I'm a little confused about the licensing. In the LICENSE file it says that the repository is under MIT license. But in the header of some js files there is a copyright notice with apache-2.0. Does this copyright notice affect the licensing? What is the copyright notice in the file header?
A "license" simply means legal permission to do something from a rightsholder. The relevant question is: if the rightsholder sued you for exercising some right (e.g., copying or modifying their copyrighted work), could you prove to a court's satisfaction that you actually had permission to do that? The mismatch between licensing statements makes me uncomfortable saying what a court might decide about what rights had been licensed to you.
Furthermore, this mismatch makes me strongly suspects some Apache 2 files have been taken from another upstream program by this downstream developer, who has licensed their new work under MIT, possibly without satisfying their attribution/license-preservation requirements. I would certainly investigate if the Apache 2 labeled files have been taken from another project. This is generally allowed by the Apache 2 license, but requires keeping copyright notices and the Apache 2 license text, which I can't be sure has happened here. I would hold off on using this code until I identified the original author of each file, verified how they licensed the file, and ensured that my use complied with the requirements of each of those licenses.

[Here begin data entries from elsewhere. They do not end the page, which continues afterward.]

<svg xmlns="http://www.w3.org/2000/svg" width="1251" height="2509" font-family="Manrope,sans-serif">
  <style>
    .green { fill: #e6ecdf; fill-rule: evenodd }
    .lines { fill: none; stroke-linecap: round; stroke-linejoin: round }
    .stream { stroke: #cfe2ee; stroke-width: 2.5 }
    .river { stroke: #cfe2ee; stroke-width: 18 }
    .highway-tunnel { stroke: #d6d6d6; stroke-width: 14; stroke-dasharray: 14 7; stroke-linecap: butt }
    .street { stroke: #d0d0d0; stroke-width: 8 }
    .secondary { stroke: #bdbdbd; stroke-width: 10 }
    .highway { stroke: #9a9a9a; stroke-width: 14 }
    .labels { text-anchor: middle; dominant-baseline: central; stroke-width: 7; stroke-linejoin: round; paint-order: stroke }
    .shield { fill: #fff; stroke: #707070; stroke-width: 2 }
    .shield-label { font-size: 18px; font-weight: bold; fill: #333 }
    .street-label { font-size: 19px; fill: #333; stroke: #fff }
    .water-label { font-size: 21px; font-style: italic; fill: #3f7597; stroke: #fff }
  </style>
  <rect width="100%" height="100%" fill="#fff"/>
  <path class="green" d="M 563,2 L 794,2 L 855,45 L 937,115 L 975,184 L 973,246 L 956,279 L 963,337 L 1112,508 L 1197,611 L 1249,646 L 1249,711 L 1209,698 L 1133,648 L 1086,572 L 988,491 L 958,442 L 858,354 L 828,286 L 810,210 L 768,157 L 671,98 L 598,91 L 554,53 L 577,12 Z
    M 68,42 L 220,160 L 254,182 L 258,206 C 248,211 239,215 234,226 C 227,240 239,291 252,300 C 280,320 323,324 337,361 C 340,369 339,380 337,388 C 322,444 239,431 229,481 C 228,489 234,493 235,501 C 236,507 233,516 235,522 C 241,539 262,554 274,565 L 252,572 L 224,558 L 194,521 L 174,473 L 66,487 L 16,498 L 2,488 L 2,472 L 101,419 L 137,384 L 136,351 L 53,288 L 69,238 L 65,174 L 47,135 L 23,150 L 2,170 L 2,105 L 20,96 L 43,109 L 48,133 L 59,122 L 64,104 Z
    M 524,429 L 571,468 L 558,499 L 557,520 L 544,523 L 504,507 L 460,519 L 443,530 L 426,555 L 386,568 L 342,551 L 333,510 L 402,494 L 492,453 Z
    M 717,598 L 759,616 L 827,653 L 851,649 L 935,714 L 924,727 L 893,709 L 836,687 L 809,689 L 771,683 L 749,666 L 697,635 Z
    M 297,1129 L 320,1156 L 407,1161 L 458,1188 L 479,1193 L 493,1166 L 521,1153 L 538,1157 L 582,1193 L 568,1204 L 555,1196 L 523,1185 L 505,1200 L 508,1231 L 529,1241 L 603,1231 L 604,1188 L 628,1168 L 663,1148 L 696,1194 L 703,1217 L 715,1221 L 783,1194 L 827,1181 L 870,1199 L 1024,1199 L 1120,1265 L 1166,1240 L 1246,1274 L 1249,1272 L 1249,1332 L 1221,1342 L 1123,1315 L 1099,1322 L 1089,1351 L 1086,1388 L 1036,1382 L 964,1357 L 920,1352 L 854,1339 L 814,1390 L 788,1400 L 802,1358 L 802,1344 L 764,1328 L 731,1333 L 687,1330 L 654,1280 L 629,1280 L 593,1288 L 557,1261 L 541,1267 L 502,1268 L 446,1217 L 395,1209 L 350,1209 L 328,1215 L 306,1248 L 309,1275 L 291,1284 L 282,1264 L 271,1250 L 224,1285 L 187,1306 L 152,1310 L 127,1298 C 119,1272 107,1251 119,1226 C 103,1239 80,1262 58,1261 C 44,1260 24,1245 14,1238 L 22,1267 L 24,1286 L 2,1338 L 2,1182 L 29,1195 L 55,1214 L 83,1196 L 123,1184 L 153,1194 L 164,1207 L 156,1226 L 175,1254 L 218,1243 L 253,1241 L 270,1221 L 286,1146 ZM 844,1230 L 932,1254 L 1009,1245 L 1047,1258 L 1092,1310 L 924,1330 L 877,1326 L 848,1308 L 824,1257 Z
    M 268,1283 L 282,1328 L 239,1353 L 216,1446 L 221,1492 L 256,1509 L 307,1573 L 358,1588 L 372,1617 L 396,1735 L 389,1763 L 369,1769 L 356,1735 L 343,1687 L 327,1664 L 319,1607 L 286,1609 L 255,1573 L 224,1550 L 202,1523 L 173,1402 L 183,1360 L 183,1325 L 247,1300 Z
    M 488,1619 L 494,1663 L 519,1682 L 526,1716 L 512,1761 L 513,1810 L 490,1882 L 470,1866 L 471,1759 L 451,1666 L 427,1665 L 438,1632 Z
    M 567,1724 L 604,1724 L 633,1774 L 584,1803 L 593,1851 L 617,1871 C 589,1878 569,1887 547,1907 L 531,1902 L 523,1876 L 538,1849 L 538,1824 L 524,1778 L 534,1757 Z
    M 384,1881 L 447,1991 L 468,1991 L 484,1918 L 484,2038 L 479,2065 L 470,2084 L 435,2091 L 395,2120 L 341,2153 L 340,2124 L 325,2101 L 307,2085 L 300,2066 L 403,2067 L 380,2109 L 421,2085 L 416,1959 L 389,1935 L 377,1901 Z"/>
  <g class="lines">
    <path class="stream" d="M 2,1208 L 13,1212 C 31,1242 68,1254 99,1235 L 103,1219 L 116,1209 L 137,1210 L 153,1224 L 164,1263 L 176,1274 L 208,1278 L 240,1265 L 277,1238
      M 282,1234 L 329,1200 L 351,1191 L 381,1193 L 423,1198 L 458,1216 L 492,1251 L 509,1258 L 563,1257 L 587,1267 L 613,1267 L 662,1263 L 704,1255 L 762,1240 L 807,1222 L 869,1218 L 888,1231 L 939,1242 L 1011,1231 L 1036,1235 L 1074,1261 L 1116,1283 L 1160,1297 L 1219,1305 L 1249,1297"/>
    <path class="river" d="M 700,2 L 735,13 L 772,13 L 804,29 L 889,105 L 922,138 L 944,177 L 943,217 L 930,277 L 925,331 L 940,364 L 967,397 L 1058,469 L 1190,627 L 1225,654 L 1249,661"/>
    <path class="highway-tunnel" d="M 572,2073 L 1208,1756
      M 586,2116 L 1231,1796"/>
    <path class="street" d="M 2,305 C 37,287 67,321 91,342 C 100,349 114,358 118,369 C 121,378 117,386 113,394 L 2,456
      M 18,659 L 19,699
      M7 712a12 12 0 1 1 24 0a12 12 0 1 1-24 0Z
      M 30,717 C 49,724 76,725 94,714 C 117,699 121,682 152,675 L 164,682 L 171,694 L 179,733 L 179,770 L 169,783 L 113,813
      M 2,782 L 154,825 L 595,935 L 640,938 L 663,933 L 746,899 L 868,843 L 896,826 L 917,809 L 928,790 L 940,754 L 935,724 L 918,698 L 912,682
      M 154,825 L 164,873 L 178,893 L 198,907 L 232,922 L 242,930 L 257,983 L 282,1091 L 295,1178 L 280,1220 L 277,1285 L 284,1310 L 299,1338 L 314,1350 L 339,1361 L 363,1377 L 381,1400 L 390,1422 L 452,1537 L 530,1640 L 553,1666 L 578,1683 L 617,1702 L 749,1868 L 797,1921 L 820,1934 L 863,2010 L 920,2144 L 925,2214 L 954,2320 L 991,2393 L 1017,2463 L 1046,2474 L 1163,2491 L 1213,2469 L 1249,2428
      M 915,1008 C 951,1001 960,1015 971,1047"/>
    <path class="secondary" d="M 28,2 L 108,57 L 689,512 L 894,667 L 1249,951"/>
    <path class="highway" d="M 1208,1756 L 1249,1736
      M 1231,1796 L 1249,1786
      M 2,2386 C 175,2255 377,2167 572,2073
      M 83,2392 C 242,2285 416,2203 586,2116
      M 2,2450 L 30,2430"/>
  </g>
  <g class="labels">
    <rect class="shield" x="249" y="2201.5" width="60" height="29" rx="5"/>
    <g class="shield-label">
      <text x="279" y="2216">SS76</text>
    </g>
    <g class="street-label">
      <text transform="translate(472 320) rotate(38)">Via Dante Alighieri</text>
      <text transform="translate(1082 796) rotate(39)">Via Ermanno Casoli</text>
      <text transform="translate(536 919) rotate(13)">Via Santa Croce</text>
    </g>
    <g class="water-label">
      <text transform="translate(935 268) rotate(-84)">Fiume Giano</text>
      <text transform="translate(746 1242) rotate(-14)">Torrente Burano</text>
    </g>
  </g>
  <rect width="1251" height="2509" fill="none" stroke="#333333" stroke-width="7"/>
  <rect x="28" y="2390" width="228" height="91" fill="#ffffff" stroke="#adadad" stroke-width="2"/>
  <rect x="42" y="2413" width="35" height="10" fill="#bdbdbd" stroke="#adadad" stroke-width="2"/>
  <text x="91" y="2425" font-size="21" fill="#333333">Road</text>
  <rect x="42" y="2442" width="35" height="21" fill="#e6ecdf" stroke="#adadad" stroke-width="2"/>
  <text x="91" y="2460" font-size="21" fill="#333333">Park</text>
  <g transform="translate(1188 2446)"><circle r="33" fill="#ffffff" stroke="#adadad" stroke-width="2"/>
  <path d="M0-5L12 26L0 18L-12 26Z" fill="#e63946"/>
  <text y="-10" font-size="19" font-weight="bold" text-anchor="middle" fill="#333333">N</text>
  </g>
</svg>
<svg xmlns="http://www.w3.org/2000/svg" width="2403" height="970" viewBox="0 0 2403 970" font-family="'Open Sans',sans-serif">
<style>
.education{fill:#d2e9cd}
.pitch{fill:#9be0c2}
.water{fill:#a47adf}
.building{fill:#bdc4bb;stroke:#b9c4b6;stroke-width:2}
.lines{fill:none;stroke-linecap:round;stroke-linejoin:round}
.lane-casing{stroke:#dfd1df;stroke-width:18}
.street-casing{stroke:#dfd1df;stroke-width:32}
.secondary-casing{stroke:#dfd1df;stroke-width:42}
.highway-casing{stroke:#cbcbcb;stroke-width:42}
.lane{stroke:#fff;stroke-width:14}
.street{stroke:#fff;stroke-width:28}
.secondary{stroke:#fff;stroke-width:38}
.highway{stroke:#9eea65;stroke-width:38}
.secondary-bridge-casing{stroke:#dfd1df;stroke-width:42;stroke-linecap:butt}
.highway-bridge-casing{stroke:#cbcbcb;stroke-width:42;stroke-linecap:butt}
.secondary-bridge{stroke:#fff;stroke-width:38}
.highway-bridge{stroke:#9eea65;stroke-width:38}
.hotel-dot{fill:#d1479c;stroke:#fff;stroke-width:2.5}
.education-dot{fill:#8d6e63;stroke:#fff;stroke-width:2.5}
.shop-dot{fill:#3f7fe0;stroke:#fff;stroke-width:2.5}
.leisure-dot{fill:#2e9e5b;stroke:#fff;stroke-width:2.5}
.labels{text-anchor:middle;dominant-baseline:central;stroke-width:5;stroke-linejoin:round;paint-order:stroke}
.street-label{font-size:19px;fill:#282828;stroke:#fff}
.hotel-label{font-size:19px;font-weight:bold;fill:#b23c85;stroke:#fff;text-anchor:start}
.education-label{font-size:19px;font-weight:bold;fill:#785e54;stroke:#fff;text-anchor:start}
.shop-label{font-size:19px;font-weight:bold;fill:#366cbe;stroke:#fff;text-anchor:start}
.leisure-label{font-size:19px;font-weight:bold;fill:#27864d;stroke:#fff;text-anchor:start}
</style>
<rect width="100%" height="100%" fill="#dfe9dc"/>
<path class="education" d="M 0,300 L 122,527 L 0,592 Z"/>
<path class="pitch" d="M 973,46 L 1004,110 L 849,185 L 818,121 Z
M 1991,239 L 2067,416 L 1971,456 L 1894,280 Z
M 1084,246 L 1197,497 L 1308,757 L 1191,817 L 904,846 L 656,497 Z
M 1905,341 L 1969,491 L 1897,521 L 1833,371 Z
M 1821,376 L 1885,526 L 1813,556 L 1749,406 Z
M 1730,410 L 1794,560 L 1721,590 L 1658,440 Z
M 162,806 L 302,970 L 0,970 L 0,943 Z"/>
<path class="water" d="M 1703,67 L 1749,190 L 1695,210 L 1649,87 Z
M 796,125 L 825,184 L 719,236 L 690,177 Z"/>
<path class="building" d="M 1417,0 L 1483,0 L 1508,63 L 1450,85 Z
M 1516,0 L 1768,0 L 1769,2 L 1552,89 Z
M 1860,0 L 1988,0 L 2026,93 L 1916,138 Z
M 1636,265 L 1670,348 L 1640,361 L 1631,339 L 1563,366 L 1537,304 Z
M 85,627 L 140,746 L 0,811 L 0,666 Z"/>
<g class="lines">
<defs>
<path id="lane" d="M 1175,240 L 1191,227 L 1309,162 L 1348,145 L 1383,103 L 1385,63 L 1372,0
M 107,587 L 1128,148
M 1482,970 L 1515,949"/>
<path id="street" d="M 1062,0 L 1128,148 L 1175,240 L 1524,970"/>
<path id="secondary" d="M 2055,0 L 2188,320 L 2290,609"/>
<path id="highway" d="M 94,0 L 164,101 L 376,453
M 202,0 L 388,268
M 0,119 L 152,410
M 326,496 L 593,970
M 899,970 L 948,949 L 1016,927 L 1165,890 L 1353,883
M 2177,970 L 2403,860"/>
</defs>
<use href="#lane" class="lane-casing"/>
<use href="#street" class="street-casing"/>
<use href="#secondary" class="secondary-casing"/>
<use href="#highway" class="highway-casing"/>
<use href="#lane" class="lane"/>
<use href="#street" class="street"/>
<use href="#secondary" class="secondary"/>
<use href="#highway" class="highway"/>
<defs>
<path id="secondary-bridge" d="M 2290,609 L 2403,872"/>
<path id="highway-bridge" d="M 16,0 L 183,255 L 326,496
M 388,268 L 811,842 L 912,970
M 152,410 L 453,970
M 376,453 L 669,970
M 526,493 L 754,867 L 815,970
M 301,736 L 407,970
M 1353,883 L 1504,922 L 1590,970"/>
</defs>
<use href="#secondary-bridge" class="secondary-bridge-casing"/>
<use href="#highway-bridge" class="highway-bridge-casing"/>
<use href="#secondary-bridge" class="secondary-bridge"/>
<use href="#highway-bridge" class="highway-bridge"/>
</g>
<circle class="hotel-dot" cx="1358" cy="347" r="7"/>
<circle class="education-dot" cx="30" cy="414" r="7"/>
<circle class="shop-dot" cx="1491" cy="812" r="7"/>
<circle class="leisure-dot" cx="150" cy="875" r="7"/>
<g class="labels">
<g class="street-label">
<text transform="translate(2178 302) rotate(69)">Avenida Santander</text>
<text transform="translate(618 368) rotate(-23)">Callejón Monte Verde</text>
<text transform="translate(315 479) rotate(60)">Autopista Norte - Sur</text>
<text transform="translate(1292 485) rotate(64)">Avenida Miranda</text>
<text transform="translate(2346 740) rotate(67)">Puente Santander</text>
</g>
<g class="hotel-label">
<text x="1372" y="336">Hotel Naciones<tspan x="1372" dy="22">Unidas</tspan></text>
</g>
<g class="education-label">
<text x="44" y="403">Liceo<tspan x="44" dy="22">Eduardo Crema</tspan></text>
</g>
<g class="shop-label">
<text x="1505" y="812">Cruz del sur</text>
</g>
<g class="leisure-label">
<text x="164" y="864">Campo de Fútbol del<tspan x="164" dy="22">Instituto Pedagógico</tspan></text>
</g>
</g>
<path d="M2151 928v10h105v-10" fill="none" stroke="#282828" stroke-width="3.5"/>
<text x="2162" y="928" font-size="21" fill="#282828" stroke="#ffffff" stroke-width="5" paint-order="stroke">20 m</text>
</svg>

In an ideal world each project would have a homogeneous license for all its files, and components from other projects (and under other licenses) would be in dependencies or the like. But life is what happens while we make other plans.
In the real world we see some projects, which have files copied in from other projects, and which have other licenses. As an example I often use org.springframework.security:spring-security-crypto , it clearly seems to be an Apache 2.0 licensed library. However it includes one file which is under ISC license: BCrypt.java . This fact is not declared anywhere except within that specific file.
Situations like this are difficult to avoid for those using the software, for the development team of the library it would be easy to include the information in their LICENSE or NOTICE file. On the other hand, if the license declaration, the license language and the attribution notices are all included in that file they are likely complying with the legal requirements. Hopefully someone has checked if the different licenses are compatible.
As this is sometimes unavoidable, your question rightly focuses on how to deal with it. The answer is simple: You should respect the license and comply with its requirements. Where there is a specific license declaration in a file it overrides the license declaration of the entire project (which has been made for all files without such individual declaration).
As @apsillers has stated in his answer, if you are unclear where the code comes from, or if you are unclear about the compatibility of the licenses, you should hold off using the code until you are certain that your questions have been satisfactorily answered.